Stat 11 Spring 2011 - Homework 9
(1) Two new drugs are tested to see if either significantly improves cholesterol levels in patients. The null hypothesis for each drug states that the drug has no effect on cholesterol levels. A researcher performs a hypothesis test for the first drug and finds that the P-value is 0.03. He performs a hypothesis test for the second drug and finds that the P-value is 0.002. He concludes that the second drug will have a larger effect on cholesterol levels of individual patients. Is this a valid way to interpret the two P-values?

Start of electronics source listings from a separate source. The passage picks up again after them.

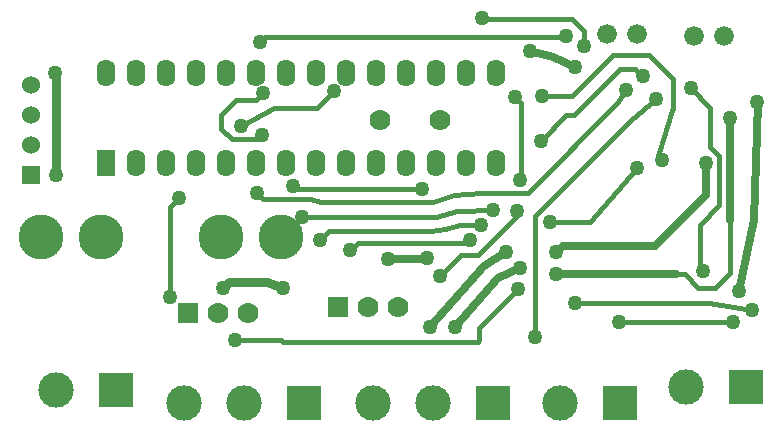
<source format=gtl>
G04 (created by PCBNEW (2013-07-07 BZR 4022)-stable) date 10/09/2014 21:53:45*
%MOIN*%
G04 Gerber Fmt 3.4, Leading zero omitted, Abs format*
%FSLAX34Y34*%
G01*
G70*
G90*
G04 APERTURE LIST*
%ADD10C,0.00393701*%
%ADD11C,0.07*%
%ADD12R,0.07X0.07*%
%ADD13C,0.15*%
%ADD14O,0.062X0.09*%
%ADD15R,0.062X0.09*%
%ADD16R,0.1181X0.1181*%
%ADD17C,0.1181*%
%ADD18R,0.06X0.06*%
%ADD19C,0.06*%
%ADD20C,0.066*%
%ADD21C,0.05*%
%ADD22C,0.025*%
%ADD23C,0.017*%
%ADD24C,0.03*%
G04 APERTURE END LIST*
G54D10*
G54D11*
X68700Y-42500D03*
X67700Y-42500D03*
G54D12*
X66700Y-42500D03*
G54D13*
X56800Y-40150D03*
X58800Y-40150D03*
X62800Y-40150D03*
X64800Y-40150D03*
G54D11*
X68100Y-36250D03*
X70100Y-36250D03*
G54D14*
X59950Y-37700D03*
X60950Y-37700D03*
X61950Y-37700D03*
X62950Y-37700D03*
X63950Y-37700D03*
X64950Y-37700D03*
X65950Y-37700D03*
X66950Y-37700D03*
X67950Y-37700D03*
X68950Y-37700D03*
X69950Y-37700D03*
X70950Y-37700D03*
X71950Y-37700D03*
G54D15*
X58950Y-37700D03*
G54D14*
X71950Y-34700D03*
X70950Y-34700D03*
X69950Y-34700D03*
X68950Y-34700D03*
X67950Y-34700D03*
X66950Y-34700D03*
X65950Y-34700D03*
X64950Y-34700D03*
X63950Y-34700D03*
X62950Y-34700D03*
X61950Y-34700D03*
X60950Y-34700D03*
X59950Y-34700D03*
X58950Y-34700D03*
G54D16*
X59300Y-45250D03*
G54D17*
X57300Y-45250D03*
G54D16*
X71850Y-45700D03*
G54D17*
X69850Y-45700D03*
X67850Y-45700D03*
G54D16*
X65550Y-45700D03*
G54D17*
X63550Y-45700D03*
X61550Y-45700D03*
G54D18*
X56450Y-38100D03*
G54D19*
X56450Y-37100D03*
X56450Y-36100D03*
X56450Y-35100D03*
G54D16*
X80300Y-45150D03*
G54D17*
X78300Y-45150D03*
G54D20*
X78550Y-33450D03*
X79550Y-33450D03*
X75650Y-33400D03*
X76650Y-33400D03*
G54D16*
X76100Y-45700D03*
G54D17*
X74100Y-45700D03*
G54D11*
X63700Y-42700D03*
X62700Y-42700D03*
G54D12*
X61700Y-42700D03*
G54D21*
X68350Y-40900D03*
X69650Y-40850D03*
X79750Y-36200D03*
X73950Y-41400D03*
X72750Y-41200D03*
X70600Y-43150D03*
X71450Y-39750D03*
X66100Y-40250D03*
X64200Y-35350D03*
X64150Y-36750D03*
X78950Y-37700D03*
X73950Y-40650D03*
X72300Y-40650D03*
X69750Y-43150D03*
X80500Y-42600D03*
X74600Y-42350D03*
X63250Y-43600D03*
X72700Y-41900D03*
X65200Y-38450D03*
X69500Y-38550D03*
X64100Y-33650D03*
X74300Y-33450D03*
X61100Y-42150D03*
X61400Y-38850D03*
X76300Y-35250D03*
X64000Y-38700D03*
X70100Y-41450D03*
X72650Y-39300D03*
X72750Y-38250D03*
X72600Y-35500D03*
X73250Y-43500D03*
X77300Y-35550D03*
X74900Y-33800D03*
X71500Y-32850D03*
X73500Y-35450D03*
X77500Y-37600D03*
X73100Y-33950D03*
X74600Y-34500D03*
X80650Y-35650D03*
X80050Y-41950D03*
X63450Y-36450D03*
X66550Y-35300D03*
X65500Y-39500D03*
X71850Y-39250D03*
X73750Y-39650D03*
X76650Y-37850D03*
X78450Y-35200D03*
X76050Y-43000D03*
X79850Y-43000D03*
X78850Y-41300D03*
X73450Y-36950D03*
X76850Y-34800D03*
X67100Y-40600D03*
X71100Y-40250D03*
X64850Y-41850D03*
X62850Y-41850D03*
X57300Y-38100D03*
X57250Y-34700D03*
G54D22*
X69650Y-40850D02*
X69600Y-40900D01*
X69600Y-40900D02*
X68350Y-40900D01*
G54D23*
X77900Y-41400D02*
X78250Y-41400D01*
G54D22*
X79750Y-39600D02*
X79750Y-36200D01*
G54D23*
X79750Y-41350D02*
X79750Y-39600D01*
X79250Y-41850D02*
X79750Y-41350D01*
X78700Y-41850D02*
X79250Y-41850D01*
X78250Y-41400D02*
X78700Y-41850D01*
G54D22*
X74300Y-41400D02*
X77900Y-41400D01*
X77900Y-41400D02*
X77950Y-41400D01*
X73950Y-41400D02*
X74300Y-41400D01*
X72022Y-41540D02*
X72750Y-41200D01*
X70600Y-43150D02*
X72022Y-41540D01*
G54D23*
X70250Y-39900D02*
X70750Y-39750D01*
X70750Y-39750D02*
X71450Y-39750D01*
X66400Y-39950D02*
X69800Y-39950D01*
X66100Y-40250D02*
X66400Y-39950D01*
X69800Y-39950D02*
X70250Y-39900D01*
X64200Y-35350D02*
X63950Y-35600D01*
X63950Y-35600D02*
X63300Y-35600D01*
X63300Y-35600D02*
X62800Y-36100D01*
X62800Y-36100D02*
X62800Y-36550D01*
X62800Y-36550D02*
X63150Y-36900D01*
X63150Y-36900D02*
X64000Y-36900D01*
X64000Y-36900D02*
X64150Y-36750D01*
G54D22*
X78950Y-38750D02*
X78950Y-37700D01*
X77250Y-40450D02*
X78950Y-38750D01*
X74200Y-40450D02*
X77250Y-40450D01*
X73950Y-40650D02*
X74200Y-40450D01*
X71574Y-41132D02*
X72300Y-40650D01*
X69750Y-43150D02*
X71574Y-41132D01*
G54D23*
X80500Y-42600D02*
X79050Y-42350D01*
X79050Y-42350D02*
X74600Y-42350D01*
X64800Y-43600D02*
X63250Y-43600D01*
X64850Y-43650D02*
X64800Y-43600D01*
X71350Y-43650D02*
X64850Y-43650D01*
X71400Y-43600D02*
X71350Y-43650D01*
X71400Y-43200D02*
X71400Y-43600D01*
X72700Y-41900D02*
X71400Y-43200D01*
X65300Y-38550D02*
X69500Y-38550D01*
X65200Y-38450D02*
X65300Y-38550D01*
X74050Y-33500D02*
X74250Y-33500D01*
X64250Y-33500D02*
X72200Y-33500D01*
X64100Y-33650D02*
X64250Y-33500D01*
X74050Y-33500D02*
X72200Y-33500D01*
X74250Y-33500D02*
X74300Y-33450D01*
X61100Y-39150D02*
X61100Y-42150D01*
X61400Y-38850D02*
X61100Y-39150D01*
X76000Y-35700D02*
X76300Y-35250D01*
X73044Y-38700D02*
X76000Y-35700D01*
X64200Y-38900D02*
X65750Y-38900D01*
X65750Y-38900D02*
X66125Y-39000D01*
X66125Y-39000D02*
X69850Y-39000D01*
X69850Y-39000D02*
X70550Y-38750D01*
X70550Y-38750D02*
X71450Y-38700D01*
X71450Y-38700D02*
X73044Y-38700D01*
X64000Y-38700D02*
X64200Y-38900D01*
X71350Y-40750D02*
X72650Y-39450D01*
X72650Y-39450D02*
X72650Y-39300D01*
X70100Y-41450D02*
X70800Y-40750D01*
X70800Y-40750D02*
X71350Y-40750D01*
X72800Y-35700D02*
X72600Y-35500D01*
X72800Y-38200D02*
X72800Y-35700D01*
X72750Y-38250D02*
X72800Y-38200D01*
X73250Y-39450D02*
X73250Y-43500D01*
X76450Y-36250D02*
X73250Y-39450D01*
X77300Y-35550D02*
X76450Y-36250D01*
X77300Y-35550D02*
X77300Y-35550D01*
X74900Y-33800D02*
X74900Y-33800D01*
X74900Y-33300D02*
X74900Y-33800D01*
X74500Y-32900D02*
X74900Y-33300D01*
X71550Y-32900D02*
X74500Y-32900D01*
X71500Y-32850D02*
X71550Y-32900D01*
X76250Y-34100D02*
X77050Y-34100D01*
X76250Y-34100D02*
X75850Y-34100D01*
X75850Y-34100D02*
X75150Y-34800D01*
X75150Y-34800D02*
X75150Y-34800D01*
X75150Y-34800D02*
X74500Y-35450D01*
X73500Y-35450D02*
X74500Y-35450D01*
X77850Y-35900D02*
X77850Y-35819D01*
X77850Y-35818D02*
X77850Y-35900D01*
X77850Y-34900D02*
X77850Y-35818D01*
X77050Y-34100D02*
X77850Y-34900D01*
X77500Y-37600D02*
X77350Y-37450D01*
X77350Y-37450D02*
X77850Y-35819D01*
G54D22*
X73100Y-33950D02*
X73850Y-34150D01*
X73850Y-34150D02*
X74600Y-34500D01*
X80650Y-35650D02*
X80700Y-35700D01*
X80700Y-35700D02*
X80550Y-39600D01*
X80550Y-39600D02*
X80050Y-41950D01*
G54D23*
X64550Y-35850D02*
X63450Y-36450D01*
X66000Y-35850D02*
X64550Y-35850D01*
X66550Y-35300D02*
X66000Y-35850D01*
X71850Y-39250D02*
X70650Y-39300D01*
X70650Y-39300D02*
X69950Y-39500D01*
X69950Y-39500D02*
X65500Y-39500D01*
X75100Y-39650D02*
X73750Y-39650D01*
X76650Y-37850D02*
X75100Y-39650D01*
X78750Y-39750D02*
X78750Y-41200D01*
X78450Y-35200D02*
X79100Y-35850D01*
X79100Y-35850D02*
X79100Y-37150D01*
X79100Y-37150D02*
X79400Y-37450D01*
X79400Y-37450D02*
X79400Y-39100D01*
X79400Y-39100D02*
X78750Y-39750D01*
X79800Y-43000D02*
X76050Y-43000D01*
X79850Y-43000D02*
X79800Y-43000D01*
X78750Y-41200D02*
X78850Y-41300D01*
X75450Y-35200D02*
X75450Y-35200D01*
X73450Y-36950D02*
X74300Y-36100D01*
X74300Y-36100D02*
X74550Y-36100D01*
X74550Y-36100D02*
X75450Y-35200D01*
X76600Y-34550D02*
X76850Y-34800D01*
X76100Y-34550D02*
X76600Y-34550D01*
X75450Y-35200D02*
X76100Y-34550D01*
X67350Y-40350D02*
X67100Y-40600D01*
X71000Y-40350D02*
X67350Y-40350D01*
X71100Y-40250D02*
X71000Y-40350D01*
G54D24*
X64850Y-41850D02*
X64850Y-41850D01*
X64344Y-41666D02*
X64850Y-41850D01*
X63050Y-41650D02*
X64344Y-41666D01*
X62850Y-41850D02*
X63050Y-41650D01*
X57300Y-34750D02*
X57300Y-38100D01*
X57250Y-34700D02*
X57300Y-34750D01*
M02*

</source>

(2) A psychic researcher, Geri Uller, tests 50 student volunteers for psychic ability. Each student performs 300 trials; in each trial, the student is asked to guess which of five symbols Geri is psychically transmitting to him or her. Geri will declare a student to have psychic ability if the student can guess the symbols at a rate significantly higher than would be expected by chance (i.e., the student has to be right significantly more than 1/5 of the time). To determine whether the student has guessed significantly better than chance, Geri uses a hypothesis test using an alpha level of .05.
Suppose Geri finds that two of the 50 students guess significantly better than chance and declares that they have true psychic ability. Is this convincing evidence that some students have psychic ability?
(3) You suspect that a particular coin is loaded-that is, it is not equally likely to land heads or tails. You decide to test this hypothesis by flipping the coin 100 times and counting the number of heads and tails.
(a) Let p denote the probability that the coin lands heads. State the null and alternative hypotheses in terms of p.
(b) What constitutes a Type I error in this situation? What constitutes a Type II error in this situation?
(c) You decide that you will conclude that the coin is loaded if you observe 55 or more, or 45 or fewer heads out of the 100 flips. Using this rule, what would your probability of a Type I error be?
(d) This test corresponds to using an alpha level that is different from .05. What is the alpha level corresponding to this test?
(e) Suppose the coin is in fact loaded so that its probability of landing heads is .60. What is the power of this test? (Hint: calculate the probability of rejecting H0 when p = .60.)
(f) What is your probability of making a Type II error?
(g) If you want to reduce your chances of making both a Type I and Type II error, what would you need to do?